(Stored data)
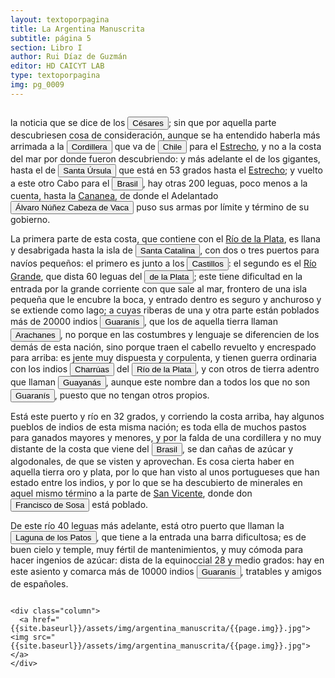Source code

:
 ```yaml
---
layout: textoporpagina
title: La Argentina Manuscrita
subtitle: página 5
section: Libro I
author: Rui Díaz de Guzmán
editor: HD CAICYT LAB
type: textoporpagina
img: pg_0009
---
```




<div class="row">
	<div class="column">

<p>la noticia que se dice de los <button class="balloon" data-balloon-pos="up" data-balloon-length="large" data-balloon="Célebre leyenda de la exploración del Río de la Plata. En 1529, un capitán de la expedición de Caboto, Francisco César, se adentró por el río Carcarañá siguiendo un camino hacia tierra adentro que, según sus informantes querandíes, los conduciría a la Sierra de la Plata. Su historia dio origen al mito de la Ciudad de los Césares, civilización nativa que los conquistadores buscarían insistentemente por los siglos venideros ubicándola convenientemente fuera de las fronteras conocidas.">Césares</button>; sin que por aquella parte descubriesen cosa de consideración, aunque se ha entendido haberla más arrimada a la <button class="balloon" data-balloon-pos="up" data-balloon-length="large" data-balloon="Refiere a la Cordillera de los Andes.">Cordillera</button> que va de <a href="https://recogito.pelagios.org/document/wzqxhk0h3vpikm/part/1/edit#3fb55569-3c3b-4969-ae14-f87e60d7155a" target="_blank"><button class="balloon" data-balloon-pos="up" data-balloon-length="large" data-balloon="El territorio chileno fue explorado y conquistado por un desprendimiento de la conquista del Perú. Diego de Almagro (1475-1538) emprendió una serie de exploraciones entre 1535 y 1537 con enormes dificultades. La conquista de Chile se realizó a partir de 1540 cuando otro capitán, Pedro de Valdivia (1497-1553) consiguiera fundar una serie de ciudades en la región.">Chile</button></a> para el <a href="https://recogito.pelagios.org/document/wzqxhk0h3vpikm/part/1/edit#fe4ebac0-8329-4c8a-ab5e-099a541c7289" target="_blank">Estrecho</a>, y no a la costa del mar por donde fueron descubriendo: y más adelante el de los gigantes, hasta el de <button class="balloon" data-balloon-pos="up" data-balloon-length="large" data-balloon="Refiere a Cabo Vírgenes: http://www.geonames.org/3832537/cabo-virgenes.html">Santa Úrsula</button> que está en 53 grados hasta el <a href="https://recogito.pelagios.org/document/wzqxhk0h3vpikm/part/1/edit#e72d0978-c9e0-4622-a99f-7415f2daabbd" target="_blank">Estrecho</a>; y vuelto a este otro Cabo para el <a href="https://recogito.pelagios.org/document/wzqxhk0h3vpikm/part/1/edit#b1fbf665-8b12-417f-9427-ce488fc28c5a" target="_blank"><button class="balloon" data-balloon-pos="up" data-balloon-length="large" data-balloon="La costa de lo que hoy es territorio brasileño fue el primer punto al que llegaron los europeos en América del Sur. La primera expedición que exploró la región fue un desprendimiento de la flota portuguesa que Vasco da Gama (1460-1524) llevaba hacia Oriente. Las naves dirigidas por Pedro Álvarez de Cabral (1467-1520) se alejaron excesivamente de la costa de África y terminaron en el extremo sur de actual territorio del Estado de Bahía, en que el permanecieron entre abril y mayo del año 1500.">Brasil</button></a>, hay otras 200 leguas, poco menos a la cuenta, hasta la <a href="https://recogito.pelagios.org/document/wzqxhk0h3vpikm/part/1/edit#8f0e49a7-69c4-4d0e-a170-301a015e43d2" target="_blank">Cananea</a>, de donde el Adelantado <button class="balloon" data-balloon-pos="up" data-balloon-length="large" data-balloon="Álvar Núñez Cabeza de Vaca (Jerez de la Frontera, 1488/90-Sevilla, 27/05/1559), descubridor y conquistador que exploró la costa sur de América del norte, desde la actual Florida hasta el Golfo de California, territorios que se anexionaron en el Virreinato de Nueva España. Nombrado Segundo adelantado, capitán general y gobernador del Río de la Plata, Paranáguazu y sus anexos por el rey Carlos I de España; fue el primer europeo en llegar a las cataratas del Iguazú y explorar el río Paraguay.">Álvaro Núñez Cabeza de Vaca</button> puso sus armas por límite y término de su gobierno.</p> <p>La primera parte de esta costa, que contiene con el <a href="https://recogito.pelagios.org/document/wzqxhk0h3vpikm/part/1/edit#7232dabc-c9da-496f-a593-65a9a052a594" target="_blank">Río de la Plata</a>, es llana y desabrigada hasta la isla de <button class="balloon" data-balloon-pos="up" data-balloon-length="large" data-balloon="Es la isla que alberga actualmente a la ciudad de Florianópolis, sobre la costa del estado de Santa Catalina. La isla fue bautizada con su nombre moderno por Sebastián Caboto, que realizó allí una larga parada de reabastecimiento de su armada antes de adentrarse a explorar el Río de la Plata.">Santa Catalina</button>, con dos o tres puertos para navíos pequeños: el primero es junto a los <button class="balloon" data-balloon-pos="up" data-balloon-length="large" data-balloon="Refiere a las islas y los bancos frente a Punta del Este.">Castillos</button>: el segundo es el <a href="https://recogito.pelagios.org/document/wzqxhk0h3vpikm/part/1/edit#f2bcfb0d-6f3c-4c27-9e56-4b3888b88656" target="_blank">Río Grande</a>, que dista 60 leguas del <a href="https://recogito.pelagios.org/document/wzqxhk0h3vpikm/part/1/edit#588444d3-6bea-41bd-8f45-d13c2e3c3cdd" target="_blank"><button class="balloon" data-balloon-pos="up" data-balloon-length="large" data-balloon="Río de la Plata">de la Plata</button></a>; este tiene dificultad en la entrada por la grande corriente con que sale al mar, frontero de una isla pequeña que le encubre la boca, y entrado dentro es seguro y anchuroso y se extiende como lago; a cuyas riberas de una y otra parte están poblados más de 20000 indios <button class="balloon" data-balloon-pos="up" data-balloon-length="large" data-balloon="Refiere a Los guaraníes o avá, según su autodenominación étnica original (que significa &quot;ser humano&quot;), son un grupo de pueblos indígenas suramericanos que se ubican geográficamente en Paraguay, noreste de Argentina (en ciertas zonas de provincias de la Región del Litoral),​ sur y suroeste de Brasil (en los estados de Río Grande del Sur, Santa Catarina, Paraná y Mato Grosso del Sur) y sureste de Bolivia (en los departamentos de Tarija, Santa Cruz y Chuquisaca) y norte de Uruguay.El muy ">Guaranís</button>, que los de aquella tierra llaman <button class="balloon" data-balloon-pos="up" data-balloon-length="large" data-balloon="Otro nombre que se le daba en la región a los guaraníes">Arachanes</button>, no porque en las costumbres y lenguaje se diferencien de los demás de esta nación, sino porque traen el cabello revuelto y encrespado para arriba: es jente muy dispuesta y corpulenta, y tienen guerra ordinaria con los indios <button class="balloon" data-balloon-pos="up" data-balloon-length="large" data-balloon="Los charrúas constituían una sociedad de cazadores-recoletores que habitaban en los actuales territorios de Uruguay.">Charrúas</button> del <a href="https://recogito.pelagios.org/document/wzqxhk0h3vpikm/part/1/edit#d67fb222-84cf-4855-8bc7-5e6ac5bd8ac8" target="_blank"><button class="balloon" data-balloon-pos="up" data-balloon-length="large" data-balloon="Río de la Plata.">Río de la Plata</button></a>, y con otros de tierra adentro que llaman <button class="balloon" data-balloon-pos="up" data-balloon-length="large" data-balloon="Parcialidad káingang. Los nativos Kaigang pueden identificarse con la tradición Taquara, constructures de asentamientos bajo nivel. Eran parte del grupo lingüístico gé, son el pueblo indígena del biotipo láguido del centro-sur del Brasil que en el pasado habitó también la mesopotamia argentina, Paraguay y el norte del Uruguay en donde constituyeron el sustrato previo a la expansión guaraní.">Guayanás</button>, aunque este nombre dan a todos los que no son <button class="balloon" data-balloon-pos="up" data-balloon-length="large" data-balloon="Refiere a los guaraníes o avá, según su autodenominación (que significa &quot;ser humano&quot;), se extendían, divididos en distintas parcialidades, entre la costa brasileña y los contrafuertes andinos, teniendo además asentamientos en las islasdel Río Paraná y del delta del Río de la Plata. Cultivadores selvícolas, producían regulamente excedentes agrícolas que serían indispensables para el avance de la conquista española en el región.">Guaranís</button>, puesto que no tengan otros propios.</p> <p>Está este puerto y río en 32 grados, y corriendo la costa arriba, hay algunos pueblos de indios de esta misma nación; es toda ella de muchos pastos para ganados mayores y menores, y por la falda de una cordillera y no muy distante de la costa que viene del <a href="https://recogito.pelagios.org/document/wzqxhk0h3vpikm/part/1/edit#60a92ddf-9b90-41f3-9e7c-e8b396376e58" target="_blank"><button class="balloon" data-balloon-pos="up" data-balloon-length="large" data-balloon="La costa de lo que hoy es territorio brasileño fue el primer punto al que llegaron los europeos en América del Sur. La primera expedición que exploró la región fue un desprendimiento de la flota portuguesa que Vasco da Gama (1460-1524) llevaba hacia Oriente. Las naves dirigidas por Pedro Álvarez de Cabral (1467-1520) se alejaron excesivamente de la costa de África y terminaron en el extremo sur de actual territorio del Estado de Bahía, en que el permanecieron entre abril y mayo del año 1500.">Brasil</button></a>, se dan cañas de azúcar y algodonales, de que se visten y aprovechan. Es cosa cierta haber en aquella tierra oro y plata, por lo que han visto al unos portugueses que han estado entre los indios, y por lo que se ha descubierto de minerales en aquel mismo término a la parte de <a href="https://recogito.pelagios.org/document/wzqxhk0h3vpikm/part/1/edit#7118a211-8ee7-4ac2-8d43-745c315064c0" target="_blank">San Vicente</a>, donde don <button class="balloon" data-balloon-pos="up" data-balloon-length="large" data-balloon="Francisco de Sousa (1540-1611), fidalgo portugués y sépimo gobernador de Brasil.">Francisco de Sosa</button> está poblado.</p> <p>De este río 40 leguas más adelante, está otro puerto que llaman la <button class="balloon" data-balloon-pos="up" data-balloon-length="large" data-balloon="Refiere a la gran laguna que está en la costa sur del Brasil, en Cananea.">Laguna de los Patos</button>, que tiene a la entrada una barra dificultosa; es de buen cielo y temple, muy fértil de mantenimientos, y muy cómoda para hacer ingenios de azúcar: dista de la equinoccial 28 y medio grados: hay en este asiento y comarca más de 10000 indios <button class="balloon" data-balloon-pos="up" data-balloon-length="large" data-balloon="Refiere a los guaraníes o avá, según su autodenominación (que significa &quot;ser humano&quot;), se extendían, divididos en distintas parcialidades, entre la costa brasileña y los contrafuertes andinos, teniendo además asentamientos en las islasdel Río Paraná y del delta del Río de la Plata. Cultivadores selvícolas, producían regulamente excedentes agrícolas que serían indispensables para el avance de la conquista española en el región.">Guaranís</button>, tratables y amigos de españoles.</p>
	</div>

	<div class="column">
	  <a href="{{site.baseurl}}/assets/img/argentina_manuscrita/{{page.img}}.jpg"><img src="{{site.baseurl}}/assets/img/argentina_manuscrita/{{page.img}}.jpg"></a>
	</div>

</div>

• **Task brief**: Copy the lines of the entries above that mention "textoporpagina".

• **Response for this exercise**:
layout: textoporpagina
type: textoporpagina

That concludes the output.